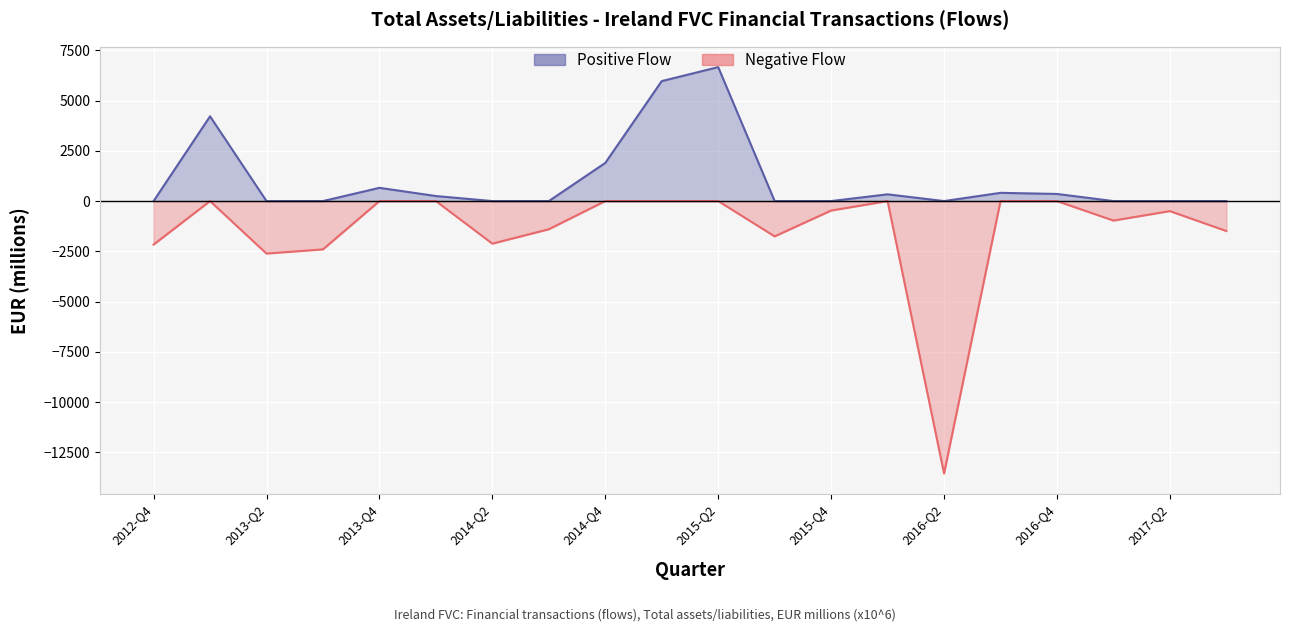

How many lines are shown in the chart?

2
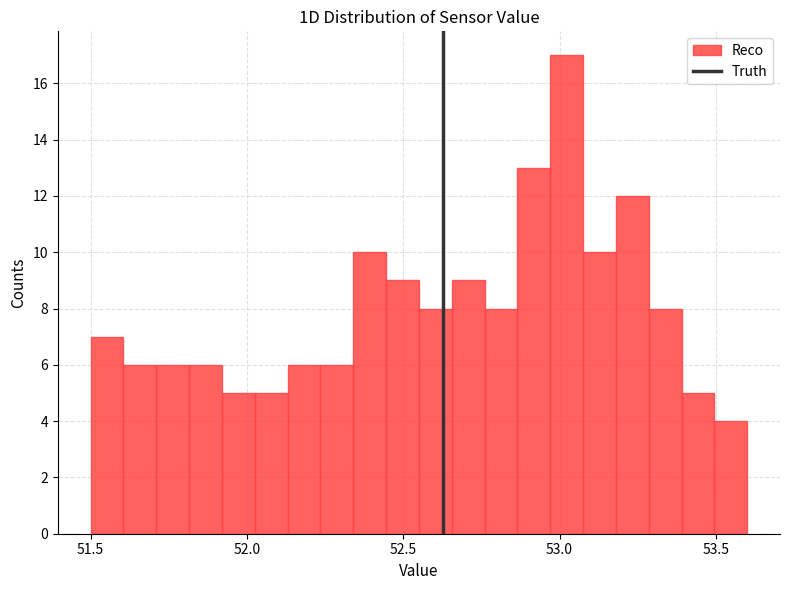

Read against the x-axis, roughly where is the centre of the tallest bar?

53.00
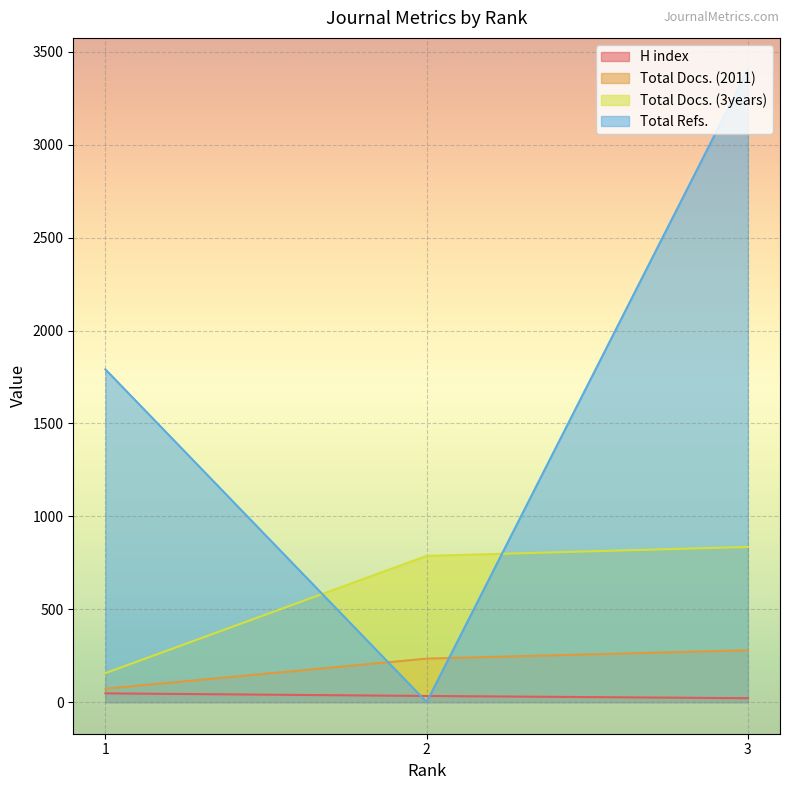

What is the sum of all Total Docs. (2011) values?

585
————
To-do item:
From the listing above, pull out every line containing the word "against" and copy each one in full.

Answer to this exercise:
Read against the x-axis, roughly where is the centre of the tallest bar?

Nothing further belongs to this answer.